Kim Sikora: How did you create the concept for this series?

Madeleine Campbell: The current series I’m working on, titled Cloth, is inspired by the apartment I’m subletting while in San Francisco and part of a larger body of work, titled Anthropomorphic Spaces. I am exploring a reciprocal relationship between self and space through psychoanalysis, haunting, intuition, and personal history.

KS: How do you decide when and where to shoot? Were there destinations with history you tracked down, or was it more or a fluid exploration?

MC: I shoot in places that I know on a personal level, places I have lived in or spent a lot of time in. I explore familiar spaces in unfamiliar ways as a means to speak toward a singular/plural understanding of time, space, and the unknown.

KS: Many of your images have a brooding quality to them. What kind of emotional content do they hold for you?

MC: Private spaces are both those which shield us and those which conceal us, this interplay between comfort and fear is central to my work. While my photographs are often read as being quite dark, play is a major influence in both my process, and my conceptual framework.

KS: In particular, I’m very curious about the image on the television, and the view of a stone backyard patio. What is going on in these pictures?

MC: Both images are from a project titled Old Man’s Voice in which I documented my grandparents’ home as a site of myth, memory, and cultural association. With my grandparents’ house now vacant, the lack of habitation creates a museum like effect in which all the objects are frozen in time. In stark contrast, the surrounding yard has become wildly overgrown. The juxtaposition of interior/exterior space symbolizes the passing of time and acts as a metaphor for the psychological/physical self.

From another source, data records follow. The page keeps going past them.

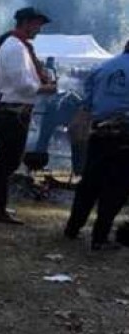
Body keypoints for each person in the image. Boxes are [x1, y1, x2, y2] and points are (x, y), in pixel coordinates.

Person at [0, 7, 56, 225]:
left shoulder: (18, 46)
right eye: (37, 25)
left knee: (5, 162)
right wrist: (46, 89)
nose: (38, 29)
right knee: (8, 162)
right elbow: (24, 85)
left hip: (14, 111)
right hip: (14, 111)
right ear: (25, 23)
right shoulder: (15, 48)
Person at [63, 41, 129, 250]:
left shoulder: (102, 67)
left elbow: (87, 103)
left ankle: (72, 228)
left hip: (99, 133)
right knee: (117, 186)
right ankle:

KS: Can you tell us a bit more about your shooting process?

MC: It is performative in nature and for this reason I like to shoot on my own, using myself as subject (via wireless remote), or with my sister whom I use as a stand-in for myself. I shoot both photography and video on a canon 5D mark II.

KS: What is one thing you want your viewers to walk away from your photography with?

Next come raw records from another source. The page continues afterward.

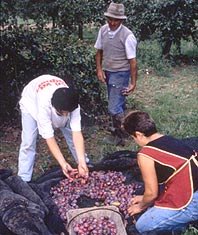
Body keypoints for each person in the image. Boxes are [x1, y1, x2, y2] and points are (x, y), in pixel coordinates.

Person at [122, 110, 198, 234]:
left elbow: (151, 193)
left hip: (192, 200)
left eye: (132, 137)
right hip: (191, 185)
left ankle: (179, 225)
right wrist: (144, 198)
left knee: (142, 226)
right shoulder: (167, 139)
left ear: (139, 134)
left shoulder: (146, 155)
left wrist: (140, 206)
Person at [18, 74, 89, 182]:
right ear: (55, 107)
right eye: (63, 113)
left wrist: (82, 161)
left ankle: (83, 164)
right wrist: (63, 163)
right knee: (29, 140)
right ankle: (24, 177)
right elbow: (49, 138)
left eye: (68, 113)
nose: (66, 116)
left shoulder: (72, 103)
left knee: (70, 132)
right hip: (31, 102)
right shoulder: (44, 106)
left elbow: (77, 133)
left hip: (58, 98)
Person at [94, 2, 138, 145]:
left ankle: (121, 136)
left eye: (116, 20)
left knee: (114, 107)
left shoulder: (127, 36)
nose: (112, 22)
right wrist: (99, 69)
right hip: (108, 72)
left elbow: (133, 62)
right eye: (110, 19)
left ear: (122, 20)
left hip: (121, 73)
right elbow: (99, 52)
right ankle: (123, 130)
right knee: (118, 103)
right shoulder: (103, 30)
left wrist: (133, 83)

MC: I want to provide avenues for the viewer to explore intimate spaces through personal associations and collective experience.

KS: A lot of photographers struggle with the balance of personal work and otehr money-making pursuits. How do you balance the two?

MC: I’m currently working towards a masters of applied arts at Emily Carr University in Vancouver, which has allowed me the time to focus solely on my personal work.

KS: Can you tell us what to expect in the next few weeks of your residency?

MC: I will be shooting new work and using the Dickerman Prints’ Print on Demand services. I’m also really looking forward to meeting the other residents and having the opportunity to work in such a creative environment.